◆ **Given entries**:
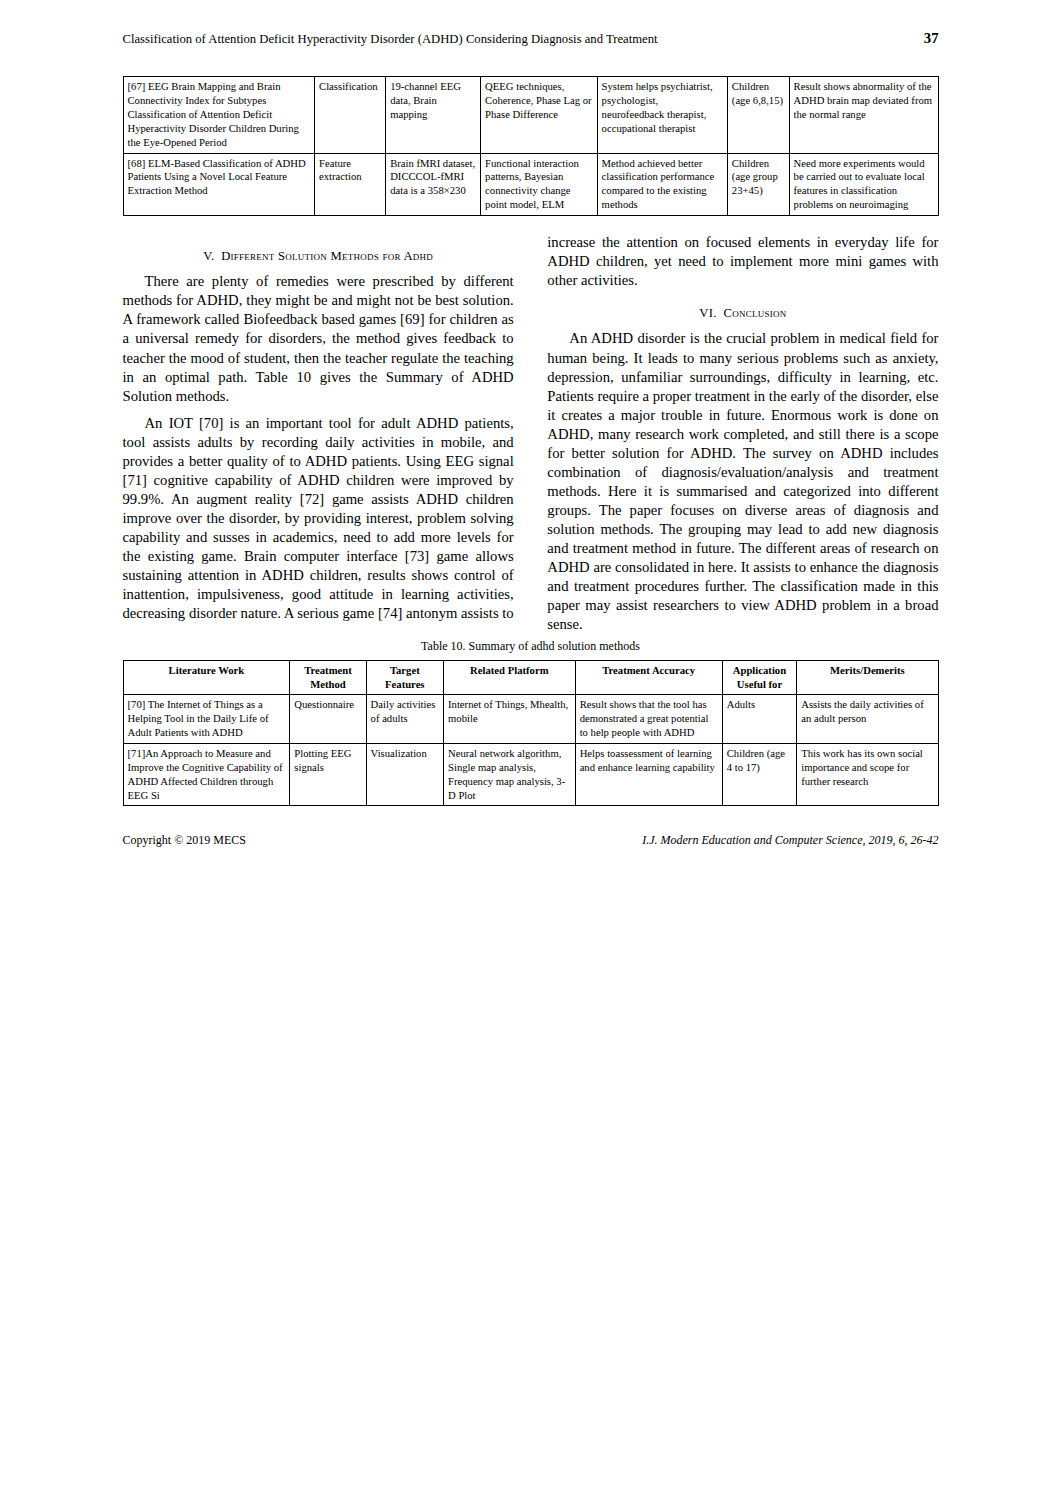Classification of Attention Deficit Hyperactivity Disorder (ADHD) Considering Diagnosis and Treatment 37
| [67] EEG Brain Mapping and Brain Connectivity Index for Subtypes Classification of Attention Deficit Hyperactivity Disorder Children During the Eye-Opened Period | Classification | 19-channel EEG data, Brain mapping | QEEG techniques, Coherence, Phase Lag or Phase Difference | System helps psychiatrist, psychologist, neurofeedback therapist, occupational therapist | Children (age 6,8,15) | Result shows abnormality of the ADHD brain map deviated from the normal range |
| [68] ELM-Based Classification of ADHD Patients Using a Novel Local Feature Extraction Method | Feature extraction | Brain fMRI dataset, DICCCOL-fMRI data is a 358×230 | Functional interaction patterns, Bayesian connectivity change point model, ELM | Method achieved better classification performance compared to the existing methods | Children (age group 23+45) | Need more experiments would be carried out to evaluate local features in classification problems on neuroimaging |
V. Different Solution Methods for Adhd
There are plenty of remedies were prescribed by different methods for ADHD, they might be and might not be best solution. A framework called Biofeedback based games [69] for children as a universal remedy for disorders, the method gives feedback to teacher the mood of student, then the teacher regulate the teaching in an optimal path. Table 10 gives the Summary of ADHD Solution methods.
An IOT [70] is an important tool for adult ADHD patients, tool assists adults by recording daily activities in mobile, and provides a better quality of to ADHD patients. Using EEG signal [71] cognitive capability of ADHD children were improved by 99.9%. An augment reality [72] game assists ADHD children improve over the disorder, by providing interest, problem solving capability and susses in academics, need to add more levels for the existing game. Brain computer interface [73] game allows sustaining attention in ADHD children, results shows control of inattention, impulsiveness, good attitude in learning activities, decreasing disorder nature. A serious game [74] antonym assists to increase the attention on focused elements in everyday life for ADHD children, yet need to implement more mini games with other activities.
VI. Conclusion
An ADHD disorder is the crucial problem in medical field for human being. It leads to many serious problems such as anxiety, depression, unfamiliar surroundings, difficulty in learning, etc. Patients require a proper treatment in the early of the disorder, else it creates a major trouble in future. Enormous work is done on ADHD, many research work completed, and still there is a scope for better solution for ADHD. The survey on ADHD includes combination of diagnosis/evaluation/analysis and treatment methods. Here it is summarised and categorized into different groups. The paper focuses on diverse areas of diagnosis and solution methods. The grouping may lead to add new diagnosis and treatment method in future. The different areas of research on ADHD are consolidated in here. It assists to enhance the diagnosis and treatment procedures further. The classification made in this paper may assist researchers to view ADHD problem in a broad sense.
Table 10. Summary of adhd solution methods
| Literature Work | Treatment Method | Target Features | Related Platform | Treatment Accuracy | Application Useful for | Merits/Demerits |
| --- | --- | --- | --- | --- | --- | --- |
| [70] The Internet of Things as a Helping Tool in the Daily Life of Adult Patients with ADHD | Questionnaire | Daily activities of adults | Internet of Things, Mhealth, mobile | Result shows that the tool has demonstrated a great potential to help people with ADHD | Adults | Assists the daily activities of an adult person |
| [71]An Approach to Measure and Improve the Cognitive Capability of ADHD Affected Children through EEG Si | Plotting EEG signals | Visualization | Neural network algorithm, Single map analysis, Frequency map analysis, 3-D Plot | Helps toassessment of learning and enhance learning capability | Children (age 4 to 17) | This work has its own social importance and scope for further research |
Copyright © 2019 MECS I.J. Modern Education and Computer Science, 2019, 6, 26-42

◆ **Instructions to follow**:
From the first line to the last, give the data again exactly, but without pictures.

◆ **Solution**:
Classification of Attention Deficit Hyperactivity Disorder (ADHD) Considering Diagnosis and Treatment 37
| [67] EEG Brain Mapping and Brain Connectivity Index for Subtypes Classification of Attention Deficit Hyperactivity Disorder Children During the Eye-Opened Period | Classification | 19-channel EEG data, Brain mapping | QEEG techniques, Coherence, Phase Lag or Phase Difference | System helps psychiatrist, psychologist, neurofeedback therapist, occupational therapist | Children (age 6,8,15) | Result shows abnormality of the ADHD brain map deviated from the normal range |
| [68] ELM-Based Classification of ADHD Patients Using a Novel Local Feature Extraction Method | Feature extraction | Brain fMRI dataset, DICCCOL-fMRI data is a 358×230 | Functional interaction patterns, Bayesian connectivity change point model, ELM | Method achieved better classification performance compared to the existing methods | Children (age group 23+45) | Need more experiments would be carried out to evaluate local features in classification problems on neuroimaging |
V. Different Solution Methods for Adhd
There are plenty of remedies were prescribed by different methods for ADHD, they might be and might not be best solution. A framework called Biofeedback based games [69] for children as a universal remedy for disorders, the method gives feedback to teacher the mood of student, then the teacher regulate the teaching in an optimal path. Table 10 gives the Summary of ADHD Solution methods.
An IOT [70] is an important tool for adult ADHD patients, tool assists adults by recording daily activities in mobile, and provides a better quality of to ADHD patients. Using EEG signal [71] cognitive capability of ADHD children were improved by 99.9%. An augment reality [72] game assists ADHD children improve over the disorder, by providing interest, problem solving capability and susses in academics, need to add more levels for the existing game. Brain computer interface [73] game allows sustaining attention in ADHD children, results shows control of inattention, impulsiveness, good attitude in learning activities, decreasing disorder nature. A serious game [74] antonym assists to increase the attention on focused elements in everyday life for ADHD children, yet need to implement more mini games with other activities.
VI. Conclusion
An ADHD disorder is the crucial problem in medical field for human being. It leads to many serious problems such as anxiety, depression, unfamiliar surroundings, difficulty in learning, etc. Patients require a proper treatment in the early of the disorder, else it creates a major trouble in future. Enormous work is done on ADHD, many research work completed, and still there is a scope for better solution for ADHD. The survey on ADHD includes combination of diagnosis/evaluation/analysis and treatment methods. Here it is summarised and categorized into different groups. The paper focuses on diverse areas of diagnosis and solution methods. The grouping may lead to add new diagnosis and treatment method in future. The different areas of research on ADHD are consolidated in here. It assists to enhance the diagnosis and treatment procedures further. The classification made in this paper may assist researchers to view ADHD problem in a broad sense.
Table 10. Summary of adhd solution methods
| Literature Work | Treatment Method | Target Features | Related Platform | Treatment Accuracy | Application Useful for | Merits/Demerits |
| --- | --- | --- | --- | --- | --- | --- |
| [70] The Internet of Things as a Helping Tool in the Daily Life of Adult Patients with ADHD | Questionnaire | Daily activities of adults | Internet of Things, Mhealth, mobile | Result shows that the tool has demonstrated a great potential to help people with ADHD | Adults | Assists the daily activities of an adult person |
| [71]An Approach to Measure and Improve the Cognitive Capability of ADHD Affected Children through EEG Si | Plotting EEG signals | Visualization | Neural network algorithm, Single map analysis, Frequency map analysis, 3-D Plot | Helps toassessment of learning and enhance learning capability | Children (age 4 to 17) | This work has its own social importance and scope for further research |
Copyright © 2019 MECS I.J. Modern Education and Computer Science, 2019, 6, 26-42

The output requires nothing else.